As important as the three ‘R’s

Digital literacy needs to start at the grassroots, at the primary-school level

May 21, 2017 12:05 am | Updated 12:19 am IST

The media has been full of stories on the massive ransomware attack which hit lakhs of computers worldwide last week. India was one of the worst-affected countries, with nearly 10% of impacted computers located within our borders. In the aftermath, digital security companies have gone into hyper-drive, advocating better cybersecurity measures, while other informed commentators have also justifiably raised concerns about the state of security in our government networks.

Reams have been written about what one needs to do to prevent the recurrence of such a massive attack. While having firewalls and security protocols and better antivirus and anti-malware programmes have all been mentioned — and rightly so — most cybersecurity experts have also admitted that any system, no matter how sophisticated its defences, is only as secure as its least security-conscious user. In other words, there is no point in having a weapons-grade password protocol if some user is simply going to write it on a post-it and stick it behind her keyboard, or share it on the phone with some random stranger claiming to be calling from tech support.

User behaviour, the key

User behaviour, then, holds the key. If you are unaware of the risks involved in going online — concerning topics like privacy and security of finances — and have no clue on how to tell genuine entities apart from the pranksters, fraudsters and predators who populate the Web in teeming hordes, no security programme can really prevent you from getting burned.

Which brings me to the real takeaway from the WannaCry attack — the need for digital literacy in India. We have made giant strides in digital access. A third of all mobile phone users in India used (or owned) a smartphone in 2016. According to the International Telecommunication Union (ITU), nearly 35% of the population has access to the Internet. Either way, that puts the total number at just shy of half a billion, which makes us one of the world’s largest digital populations.

> **Exercises**:
**a)** Retype the portion of the digital literacy article that begins with the words "Which brings me" and ends with "largest digital populations.".
**b)** In the digital literacy article, what share of India's population has access to the Internet according to the International Telecommunication Union?

[Dataset records]

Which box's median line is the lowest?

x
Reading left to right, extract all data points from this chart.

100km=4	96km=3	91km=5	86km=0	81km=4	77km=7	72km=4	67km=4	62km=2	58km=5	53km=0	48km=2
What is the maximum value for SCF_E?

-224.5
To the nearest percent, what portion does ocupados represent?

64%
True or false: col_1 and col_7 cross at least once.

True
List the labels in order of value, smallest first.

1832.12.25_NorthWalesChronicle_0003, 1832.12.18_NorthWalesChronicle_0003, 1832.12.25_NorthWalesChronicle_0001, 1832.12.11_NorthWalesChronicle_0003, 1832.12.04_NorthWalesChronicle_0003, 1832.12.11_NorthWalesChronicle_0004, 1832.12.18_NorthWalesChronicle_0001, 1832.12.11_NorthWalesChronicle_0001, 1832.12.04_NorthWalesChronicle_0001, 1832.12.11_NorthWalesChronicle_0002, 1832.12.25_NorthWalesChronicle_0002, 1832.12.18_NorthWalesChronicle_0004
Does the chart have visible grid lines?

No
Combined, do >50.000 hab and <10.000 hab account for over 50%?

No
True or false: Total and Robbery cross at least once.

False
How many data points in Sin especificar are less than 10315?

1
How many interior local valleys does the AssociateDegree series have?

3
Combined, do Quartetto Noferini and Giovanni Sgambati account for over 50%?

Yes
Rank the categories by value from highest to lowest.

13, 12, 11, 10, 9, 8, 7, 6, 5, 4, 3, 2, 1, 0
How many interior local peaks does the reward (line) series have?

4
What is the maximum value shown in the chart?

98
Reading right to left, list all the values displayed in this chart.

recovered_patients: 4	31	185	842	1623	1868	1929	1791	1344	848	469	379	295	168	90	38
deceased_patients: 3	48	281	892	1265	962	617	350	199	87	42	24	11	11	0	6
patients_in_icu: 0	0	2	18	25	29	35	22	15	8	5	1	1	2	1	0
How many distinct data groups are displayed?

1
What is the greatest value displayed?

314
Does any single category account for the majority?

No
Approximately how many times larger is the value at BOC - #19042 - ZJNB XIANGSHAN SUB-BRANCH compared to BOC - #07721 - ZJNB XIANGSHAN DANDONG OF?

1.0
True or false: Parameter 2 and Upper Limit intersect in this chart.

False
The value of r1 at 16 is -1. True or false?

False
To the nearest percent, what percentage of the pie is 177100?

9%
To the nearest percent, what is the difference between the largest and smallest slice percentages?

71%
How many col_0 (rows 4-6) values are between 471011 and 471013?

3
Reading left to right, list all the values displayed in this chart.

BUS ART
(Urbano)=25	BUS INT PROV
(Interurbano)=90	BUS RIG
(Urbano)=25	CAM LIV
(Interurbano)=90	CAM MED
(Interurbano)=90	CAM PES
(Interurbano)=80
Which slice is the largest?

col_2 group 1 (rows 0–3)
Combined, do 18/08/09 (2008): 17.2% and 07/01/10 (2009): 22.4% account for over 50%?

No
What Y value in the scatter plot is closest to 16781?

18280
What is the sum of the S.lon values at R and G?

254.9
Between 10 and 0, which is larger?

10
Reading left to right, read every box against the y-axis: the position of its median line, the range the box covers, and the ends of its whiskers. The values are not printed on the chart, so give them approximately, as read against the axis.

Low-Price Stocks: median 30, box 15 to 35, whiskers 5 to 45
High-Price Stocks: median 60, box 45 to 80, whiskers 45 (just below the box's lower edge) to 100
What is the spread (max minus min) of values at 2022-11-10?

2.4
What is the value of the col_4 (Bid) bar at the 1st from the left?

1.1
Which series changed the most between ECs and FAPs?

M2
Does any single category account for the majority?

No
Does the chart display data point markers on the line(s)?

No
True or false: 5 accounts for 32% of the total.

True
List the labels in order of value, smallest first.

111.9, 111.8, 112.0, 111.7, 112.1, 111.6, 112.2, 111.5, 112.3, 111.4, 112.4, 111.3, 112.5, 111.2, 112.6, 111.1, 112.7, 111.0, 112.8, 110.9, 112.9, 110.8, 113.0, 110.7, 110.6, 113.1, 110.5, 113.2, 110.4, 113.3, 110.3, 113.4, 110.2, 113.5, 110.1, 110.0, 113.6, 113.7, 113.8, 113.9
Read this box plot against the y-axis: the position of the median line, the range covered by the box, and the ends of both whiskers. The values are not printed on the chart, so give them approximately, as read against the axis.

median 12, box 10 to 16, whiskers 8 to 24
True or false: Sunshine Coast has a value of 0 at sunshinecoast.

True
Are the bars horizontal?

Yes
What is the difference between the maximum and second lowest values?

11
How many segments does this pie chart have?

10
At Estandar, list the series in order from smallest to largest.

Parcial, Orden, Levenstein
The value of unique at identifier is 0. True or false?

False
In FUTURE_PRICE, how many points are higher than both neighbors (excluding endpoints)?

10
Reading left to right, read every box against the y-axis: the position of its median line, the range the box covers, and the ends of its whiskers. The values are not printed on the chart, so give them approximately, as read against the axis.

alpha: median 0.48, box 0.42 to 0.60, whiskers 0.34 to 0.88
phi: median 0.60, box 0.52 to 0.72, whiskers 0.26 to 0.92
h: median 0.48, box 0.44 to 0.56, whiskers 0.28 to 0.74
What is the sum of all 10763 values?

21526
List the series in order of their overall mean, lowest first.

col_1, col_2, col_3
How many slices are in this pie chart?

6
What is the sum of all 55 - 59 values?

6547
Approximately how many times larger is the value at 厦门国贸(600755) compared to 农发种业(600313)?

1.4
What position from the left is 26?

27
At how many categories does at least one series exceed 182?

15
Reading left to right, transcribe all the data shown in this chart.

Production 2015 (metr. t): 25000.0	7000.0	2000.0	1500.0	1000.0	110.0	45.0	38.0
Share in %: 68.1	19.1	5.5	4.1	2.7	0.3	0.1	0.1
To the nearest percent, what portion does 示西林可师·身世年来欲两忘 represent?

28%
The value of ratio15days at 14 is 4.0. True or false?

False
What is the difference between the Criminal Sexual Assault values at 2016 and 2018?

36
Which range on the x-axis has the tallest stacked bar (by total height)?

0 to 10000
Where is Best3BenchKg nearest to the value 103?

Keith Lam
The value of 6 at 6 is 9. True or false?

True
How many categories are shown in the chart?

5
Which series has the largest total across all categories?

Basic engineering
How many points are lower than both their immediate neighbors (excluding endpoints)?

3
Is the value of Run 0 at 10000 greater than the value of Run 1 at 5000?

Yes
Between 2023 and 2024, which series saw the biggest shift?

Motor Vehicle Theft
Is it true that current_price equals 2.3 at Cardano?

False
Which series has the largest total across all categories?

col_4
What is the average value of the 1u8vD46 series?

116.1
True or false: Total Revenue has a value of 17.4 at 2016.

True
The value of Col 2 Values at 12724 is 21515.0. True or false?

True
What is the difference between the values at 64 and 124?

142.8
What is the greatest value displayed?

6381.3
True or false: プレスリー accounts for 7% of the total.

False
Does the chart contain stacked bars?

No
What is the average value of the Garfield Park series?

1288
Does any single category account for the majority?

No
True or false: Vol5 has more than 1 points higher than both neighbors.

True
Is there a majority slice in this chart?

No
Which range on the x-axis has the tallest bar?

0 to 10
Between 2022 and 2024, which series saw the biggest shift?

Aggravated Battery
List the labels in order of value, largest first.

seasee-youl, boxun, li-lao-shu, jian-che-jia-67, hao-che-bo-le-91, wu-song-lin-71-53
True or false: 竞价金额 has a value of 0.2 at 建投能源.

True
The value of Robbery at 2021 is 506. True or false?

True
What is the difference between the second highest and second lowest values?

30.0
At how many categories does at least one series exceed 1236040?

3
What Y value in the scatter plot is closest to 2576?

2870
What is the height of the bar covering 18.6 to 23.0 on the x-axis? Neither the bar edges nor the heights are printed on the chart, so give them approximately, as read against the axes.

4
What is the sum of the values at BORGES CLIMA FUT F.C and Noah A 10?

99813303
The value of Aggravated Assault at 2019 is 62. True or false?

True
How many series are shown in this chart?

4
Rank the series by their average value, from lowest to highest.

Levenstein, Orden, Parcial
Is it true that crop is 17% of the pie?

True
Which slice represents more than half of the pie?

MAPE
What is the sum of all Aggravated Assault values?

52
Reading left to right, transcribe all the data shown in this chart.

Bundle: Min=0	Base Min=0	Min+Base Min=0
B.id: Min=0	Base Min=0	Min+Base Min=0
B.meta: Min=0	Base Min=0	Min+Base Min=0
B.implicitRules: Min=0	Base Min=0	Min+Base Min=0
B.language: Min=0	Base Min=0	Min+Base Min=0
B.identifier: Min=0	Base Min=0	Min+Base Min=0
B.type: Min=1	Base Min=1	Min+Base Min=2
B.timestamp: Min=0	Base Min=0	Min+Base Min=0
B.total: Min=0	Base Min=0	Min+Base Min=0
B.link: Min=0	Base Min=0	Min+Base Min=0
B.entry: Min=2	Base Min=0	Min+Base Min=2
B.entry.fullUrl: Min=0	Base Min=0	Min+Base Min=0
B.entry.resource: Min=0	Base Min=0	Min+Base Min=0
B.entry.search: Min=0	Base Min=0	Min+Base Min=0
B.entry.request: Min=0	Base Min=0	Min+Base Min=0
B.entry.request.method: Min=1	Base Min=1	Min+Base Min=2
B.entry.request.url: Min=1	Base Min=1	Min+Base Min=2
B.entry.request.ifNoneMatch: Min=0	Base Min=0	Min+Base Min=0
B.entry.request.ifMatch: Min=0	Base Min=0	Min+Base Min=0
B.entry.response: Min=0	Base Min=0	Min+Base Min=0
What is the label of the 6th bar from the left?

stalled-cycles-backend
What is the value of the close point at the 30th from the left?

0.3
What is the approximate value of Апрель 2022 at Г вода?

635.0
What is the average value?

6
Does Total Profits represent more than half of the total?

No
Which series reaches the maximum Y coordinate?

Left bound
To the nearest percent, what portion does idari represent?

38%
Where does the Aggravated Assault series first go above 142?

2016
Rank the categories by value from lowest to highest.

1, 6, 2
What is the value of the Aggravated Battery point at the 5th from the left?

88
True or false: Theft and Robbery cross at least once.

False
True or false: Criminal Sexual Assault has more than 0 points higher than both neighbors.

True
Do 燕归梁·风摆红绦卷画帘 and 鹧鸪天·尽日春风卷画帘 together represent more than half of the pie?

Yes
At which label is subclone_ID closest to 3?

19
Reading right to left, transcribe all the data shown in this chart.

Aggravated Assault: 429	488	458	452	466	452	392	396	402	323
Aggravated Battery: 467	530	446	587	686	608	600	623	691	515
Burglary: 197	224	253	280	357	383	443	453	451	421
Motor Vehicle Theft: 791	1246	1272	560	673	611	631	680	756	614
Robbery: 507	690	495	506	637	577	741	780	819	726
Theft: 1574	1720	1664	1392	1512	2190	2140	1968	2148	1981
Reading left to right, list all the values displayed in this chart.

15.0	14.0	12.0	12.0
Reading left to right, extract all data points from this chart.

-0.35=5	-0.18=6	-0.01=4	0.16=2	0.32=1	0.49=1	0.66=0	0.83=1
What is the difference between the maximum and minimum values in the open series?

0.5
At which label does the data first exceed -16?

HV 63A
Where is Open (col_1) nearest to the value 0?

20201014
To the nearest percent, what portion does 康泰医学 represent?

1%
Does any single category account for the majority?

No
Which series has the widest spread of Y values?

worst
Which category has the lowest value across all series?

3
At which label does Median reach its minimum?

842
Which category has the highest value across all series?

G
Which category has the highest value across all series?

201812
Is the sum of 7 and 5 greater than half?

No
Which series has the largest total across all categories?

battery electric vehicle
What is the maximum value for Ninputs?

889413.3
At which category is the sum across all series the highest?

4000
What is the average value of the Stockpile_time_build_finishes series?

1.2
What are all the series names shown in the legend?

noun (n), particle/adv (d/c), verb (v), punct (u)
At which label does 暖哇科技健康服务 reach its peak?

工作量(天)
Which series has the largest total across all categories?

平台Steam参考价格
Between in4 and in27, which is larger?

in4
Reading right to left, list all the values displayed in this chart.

> **Task solutions**:
**a)**
Which brings me to the real takeaway from the WannaCry attack — the need for digital literacy in India. We have made giant strides in digital access. A third of all mobile phone users in India used (or owned) a smartphone in 2016. According to the International Telecommunication Union (ITU), nearly 35% of the population has access to the Internet. Either way, that puts the total number at just shy of half a billion, which makes us one of the world’s largest digital populations.

**b)** Nearly 35% of the population.